Selain kelinik, kata Yohanes menjamurnya pertumbuhan tempat usaha tanpa izin resmi dikarenakan aturan diterapkan dinas terkait hanya diberlakukan bagi orang yang tidak berdaya.
“Itu yang tidak bagus. Coba lihat usaha bengkel dan klinik, apakah sudah ada Amdal atau tidak?. Aturan itu harus diberlakukan secara merata. Jangan hanya untuk orang yang tidak berdaya,” ujarnya.

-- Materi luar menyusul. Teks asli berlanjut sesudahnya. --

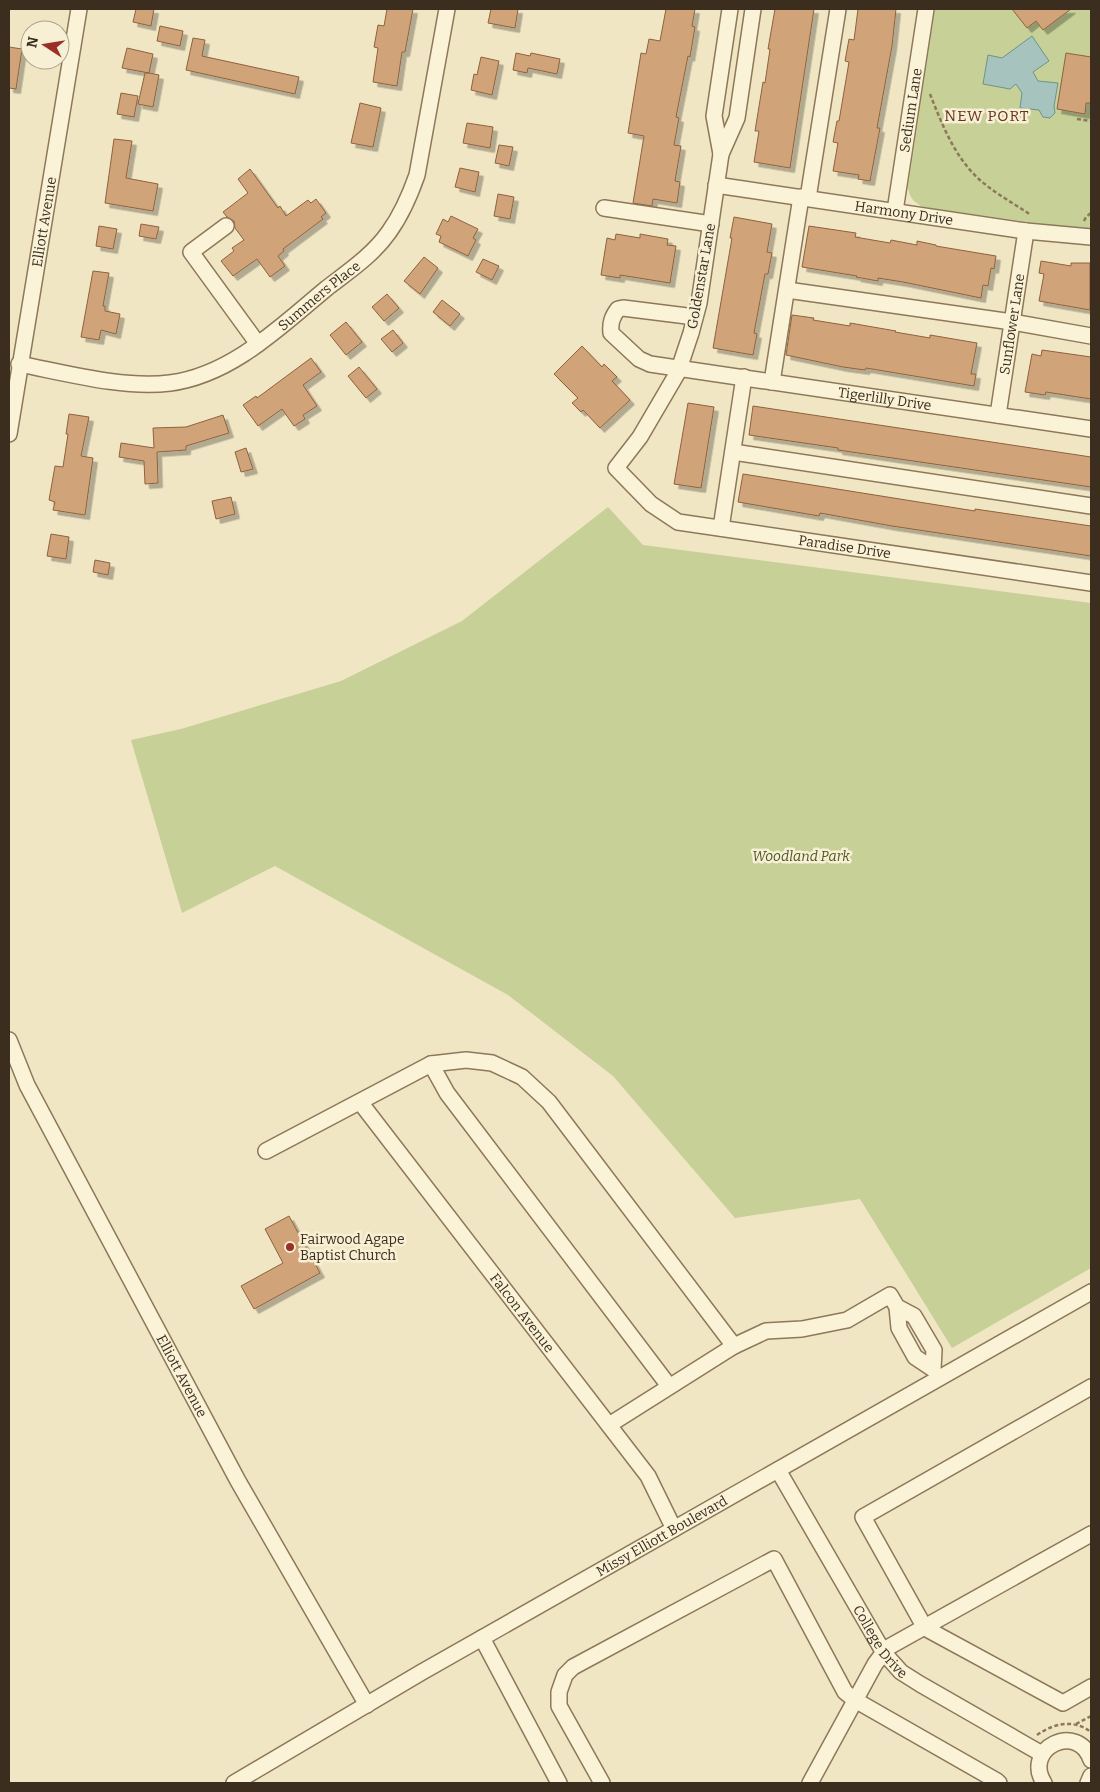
<svg xmlns="http://www.w3.org/2000/svg" width="1100" height="1792" font-family="Bitter,serif">
  <style>
    .green { fill: #c6d097 }
    .water { fill: #a6c4bd; stroke: #6c938c }
    .building { fill: #d1a378; stroke: #8d623e; filter: url(#shadow) }
    .lines { fill: none; stroke-linecap: round; stroke-linejoin: round }
    .minor-casing { stroke: #8d7859; stroke-width: 18 }
    .path { stroke: #8d7859; stroke-width: 2.5; stroke-dasharray: 4 2.5; stroke-linecap: butt }
    .minor { stroke: #fbf3d8; stroke-width: 15 }
    .poi-dot { fill: #9f2d26; stroke: #f7f0d5; stroke-width: 2 }
    .labels { text-anchor: middle; stroke-width: 5; stroke-linejoin: round; paint-order: stroke }
    .street-label { font-size: 14px; fill: #3c2e1e; stroke: #f7f0d5 }
    .park-label { font-size: 14px; font-style: italic; fill: #485924; stroke: #f7f0d5 }
    .poi-label { font-size: 14px; fill: #3c2e1e; stroke: #f7f0d5; text-anchor: start }
    .neighbourhood-label { font-size: 15px; letter-spacing: 1px; fill: #6b311b; stroke: #f7f0d5 }
  </style>
  <defs>
    <filter id="shadow"><feDropShadow dx="4.5" dy="4.5" stdDeviation="0" flood-color="#0004"/></filter>
  </defs>
  <rect width="100%" height="100%" fill="#f1e6c4"/>
  <!-- green -->
  <g class="green">
    <path d="M 935,9 L 1091,9 L 1091,229 L 1077,229 L 923,207 C 914,202 909,198 908,187 Z"/>
    <polygon points="608,507 643,545 1091,603 1091,1268 952,1348 860,1199 735,1218 613,1076 508,995 275,866 182,913 131,740 181,729 341,681 462,621"/>
  </g>
  <!-- water -->
  <polygon class="water" points="1032,36 1049,61 1033,72 1038,81 1058,83 1054,106 1055,113 1050,118 1043,117 1039,110 1020,108 1022,93 1016,84 1010,89 983,84 988,55 1002,58"/>
  <!-- building -->
  <g class="building">
    <polygon points="136,9 154,9 151,26 133,22"/>
    <polygon points="387,9 413,9 405,52 402,52 397,86 373,82 378,48 374,47 378,25 384,26"/>
    <polygon points="491,9 518,9 515,28 488,23"/>
    <polygon points="666,9 695,9 692,26 695,27 690,57 688,56 676,117 679,118 674,145 681,146 675,181 680,182 677,203 653,199 652,206 633,203 644,136 628,133 641,53 646,54 649,39 660,41"/>
    <polygon points="775,9 814,9 790,168 754,162 759,131 755,131 763,82 765,83 770,49 768,49"/>
    <polygon points="858,9 896,9 892,46 877,128 880,128 870,181 858,179 859,175 833,171 838,143 833,142 837,121 839,121 849,62 845,61 849,39 854,40"/>
    <polygon points="1012,9 1071,9 1043,30 1036,21 1027,28"/>
    <polygon points="160,26 183,31 180,46 157,41"/>
    <polygon points="193,38 205,40 202,56 299,77 295,94 186,70"/>
    <polygon points="9,47 22,49 16,89 9,88"/>
    <polygon points="127,48 153,54 149,73 159,75 153,107 138,104 145,73 149,73 122,68"/>
    <polygon points="516,53 530,56 531,53 560,59 557,74 528,68 527,73 513,70"/>
    <polygon points="1066,53 1091,57 1091,103 1086,103 1085,114 1057,109"/>
    <polygon points="481,57 499,61 492,95 471,90 474,74 477,75"/>
    <polygon points="121,93 138,96 134,117 117,114"/>
    <polygon points="360,103 381,108 373,147 351,143"/>
    <polygon points="467,123 493,127 490,148 463,143"/>
    <polygon points="114,139 132,141 126,178 158,184 153,211 105,203"/>
    <polygon points="499,145 513,147 509,166 495,163"/>
    <polygon points="460,168 479,172 475,192 455,187"/>
    <polygon points="250,169 278,208 280,206 286,216 308,200 311,203 316,199 326,213 321,217 323,219 283,249 284,251 278,256 285,266 270,277 257,259 233,276 221,261 234,251 232,248 244,240 235,228 234,221 227,217 223,212 248,193 238,179"/>
    <polygon points="498,194 514,197 510,219 494,216"/>
    <polygon points="451,216 478,229 473,238 476,240 468,256 439,242 441,236 436,234 443,219 448,222"/>
    <polygon points="734,217 772,224 767,252 772,253 768,274 765,274 754,333 757,334 753,355 713,348 732,238 730,238"/>
    <polygon points="141,224 159,227 156,239 139,236"/>
    <polygon points="99,226 117,229 113,249 96,246"/>
    <polygon points="809,226 856,233 855,237 890,243 891,240 917,245 917,241 936,245 936,246 996,256 994,269 991,268 988,286 983,285 981,298 903,282 878,278 878,281 856,277 857,276 802,267"/>
    <polygon points="616,234 640,238 640,234 668,239 667,245 676,246 670,283 620,275 620,278 601,275 607,238 615,240"/>
    <polygon points="424,257 438,268 420,294 404,281"/>
    <polygon points="483,259 499,266 492,280 476,272"/>
    <polygon points="1041,261 1071,266 1071,263 1090,263 1090,310 1039,301 1044,274 1039,273"/>
    <polygon points="93,271 109,273 103,306 105,306 105,311 120,314 116,334 101,330 99,340 81,337"/>
    <polygon points="387,294 399,308 384,321 372,307"/>
    <polygon points="442,300 460,314 450,326 433,312"/>
    <polygon points="792,315 814,318 813,320 850,326 850,323 896,331 895,332 930,338 930,335 977,343 971,374 976,374 974,386 866,368 865,370 843,367 786,355"/>
    <polygon points="346,322 362,342 346,355 330,335"/>
    <polygon points="393,330 403,343 392,352 381,339"/>
    <polygon points="582,346 602,367 604,364 617,377 612,381 630,400 600,428 583,410 581,412 572,403 578,398 554,374"/>
    <polygon points="1042,350 1091,357 1091,399 1046,392 1045,395 1025,392 1032,354 1041,356"/>
    <polygon points="311,358 321,372 303,385 317,406 303,415 305,419 294,426 282,409 258,426 243,405 256,396 257,398"/>
    <polygon points="359,367 377,389 366,398 348,376"/>
    <polygon points="688,403 714,407 701,488 674,484"/>
    <polygon points="753,406 1091,457 1091,487 838,450 838,448 749,435"/>
    <polygon points="69,414 89,417 81,456 93,458 85,515 53,510 55,502 49,500 55,466 63,467 68,434 66,434"/>
    <polygon points="223,415 229,433 186,446 186,450 157,452 158,483 145,484 144,461 119,457 121,443 154,448 153,428 186,427"/>
    <polygon points="246,448 253,469 241,472 235,452"/>
    <polygon points="743,474 975,511 975,509 1091,526 1091,556 892,526 820,513 819,516 738,502"/>
    <polygon points="231,497 235,514 216,519 212,501"/>
    <polygon points="51,534 69,537 66,559 47,556"/>
    <polygon points="95,560 110,563 108,575 93,572"/>
    <polygon points="289,1216 320,1273 254,1309 241,1286 283,1263 265,1229"/>
  </g>
  <g class="lines">
    <defs>
      <g id="minor">
        <path id="s1" d="M 753,9 L 737,118 L 721,154 L 699,303 L 691,333 L 678,372 L 640,437 L 616,468 L 651,504 L 678,522 L 1091,583"/>
        <polyline points="721,154 714,116 730,9"/>
        <path id="s2" d="M 716,185 L 1026,231 L 1091,237"/>
        <polyline points="808,198 838,9"/>
        <polyline points="604,208 711,224"/>
        <path id="s3" d="M 895,211 L 926,9"/>
        <polyline points="226,226 191,252 258,344"/>
        <polyline points="787,290 1012,322 1091,336"/>
        <path id="s4" d="M 695,317 L 623,308 L 618,309 C 612,317 610,323 611,333 L 639,359 L 650,364 L 1091,429"/>
        <path id="s5" d="M 19,364 C 66,373 124,389 170,383 C 232,375 281,326 327,288 C 349,271 373,255 389,232 C 402,214 410,195 417,175 L 447,9"/>
        <polyline points="772,382 801,197"/>
        <path id="s6" d="M 998,415 L 1026,231"/>
        <path id="s7" d="M 9,434 L 79,9"/>
        <polyline points="733,452 1091,506"/>
        <polyline points="721,528 744,377"/>
        <path id="s8" d="M 9,1040 L 27,1085 L 238,1481 L 367,1705"/>
        <polyline points="431,1064 447,1093 669,1386"/>
        <path id="s9" d="M 360,1102 L 648,1476 L 674,1529"/>
        <polyline points="266,1151 431,1064 466,1060 492,1063 522,1077 549,1102 734,1346"/>
        <polyline points="1091,1387 863,1517 925,1628 1063,1703 1091,1687"/>
        <polyline points="609,1425 734,1346 766,1331 802,1329 847,1320 890,1295 897,1307 899,1328 915,1357 933,1369 934,1350 914,1316 897,1307"/>
        <path id="s10" d="M 778,1470 L 884,1653 L 901,1672 L 920,1684 L 1042,1754"/>
        <polyline points="482,1638 559,1783"/>
        <path id="s11" d="M 234,1783 L 422,1672 L 1091,1292"/>
        <polyline points="602,1783 559,1706 559,1692 565,1675 573,1667 774,1559 845,1692 855,1700 997,1781 999,1783"/>
        <polyline points="810,1783 875,1664 887,1648 1091,1534"/>
        <path d="M 1044,1783 C 1022,1748 1078,1721 1091,1760"/>
        <polyline points="1088,1783 1091,1776"/>
      </g>
    </defs>
    <!-- minor casing -->
    <use href="#minor" class="minor-casing"/>
    <!-- path -->
    <g class="path">
      <path d="M 930,94 C 943,127 957,163 986,185 C 1000,196 1016,205 1031,215"/>
      <polyline points="1077,119 1091,121"/>
      <polyline points="1084,221 1086,217 1091,213"/>
      <polyline points="1076,1724 1091,1716"/>
      <path d="M 1037,1735 C 1054,1723 1074,1719 1091,1732"/>
    </g>
    <!-- minor -->
    <use href="#minor" class="minor"/>
  </g>
  <!-- markers -->
  <circle class="poi-dot" cx="290" cy="1247" r="5"/>
  <g class="labels">
    <!-- street labels -->
    <g class="street-label">
      <text dy="5" stroke="none"><textPath href="#s3" startOffset="102">Sedium Lane</textPath></text>
      <text dy="5" stroke="none"><textPath href="#s2" startOffset="190">Harmony Drive</textPath></text>
      <text dy="5" stroke="none"><textPath href="#s7" startOffset="215">Elliott Avenue</textPath></text>
      <text transform="translate(701 276) rotate(-80)" y="5">Goldenstar Lane</text>
      <text dy="5" stroke="none"><textPath href="#s5" startOffset="328">Summers Place</textPath></text>
      <text dy="5" stroke="none"><textPath href="#s6" startOffset="92">Sunflower Lane</textPath></text>
      <text dy="5" stroke="none"><textPath href="#s4" startOffset="391">Tigerlilly Drive</textPath></text>
      <text dy="5" stroke="none"><textPath href="#s1" startOffset="738">Paradise Drive</textPath></text>
      <text dy="5" stroke="none"><textPath href="#s9" startOffset="266">Falcon Avenue</textPath></text>
      <text dy="5" stroke="none"><textPath href="#s8" startOffset="378">Elliott Avenue</textPath></text>
      <text dy="5" stroke="none"><textPath href="#s11" startOffset="494">Missy Elliott Boulevard</textPath></text>
      <text dy="5" stroke="none"><textPath href="#s10" startOffset="200">College Drive</textPath></text>
    </g>
    <!-- park labels -->
    <g class="park-label">
      <text x="801" y="861">Woodland Park</text>
    </g>
    <!-- poi labels -->
    <g class="poi-label">
      <text x="300" y="1244">Fairwood Agape<tspan x="300" dy="16">Baptist Church</tspan></text>
    </g>
    <!-- neighbourhood labels -->
    <g class="neighbourhood-label">
      <text x="987" y="121">NEW PORT</text>
    </g>
  </g>
  <!-- border -->
  <rect width="1100" height="1792" fill="none" stroke="#3c2e1e" stroke-width="20"/>
  <!-- north arrow -->
  <g transform="translate(45 45) rotate(282)"><circle r="24" fill="#f7f0d5" stroke="#aca28c"/>
  <path d="M0-4L9 19L0 12L-9 19Z" fill="#9f2d26"/>
  <text y="-8" font-size="14" font-weight="bold" text-anchor="middle" fill="#3c2e1e">N</text>
  </g>
</svg>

Dia mengeaskan kepada instasi terkait dalam memberikan izin, baik SITU, SIUP dan Amdal tidak diperbolehkan memilih kasih. Izin harus dipenuhi oleh seluruh masyarakat selaku pengusaha. Sehingga masyarakat bisa merasakan keadilan pelayanan yang dilakukan pemerintah selaku pelayan masyarakat.
“Jangan sampai masyarakat berpikir bahwa karena pengusaha itu ada kedekatan dengan kepala Dinas ini dan itu. Itu berarti masyarakat berpikir karena miliki kedekatan, maka usahanya dilanjutkan dan dikembangkan meski merusak lingkungan, “ tegasnya. (Acik).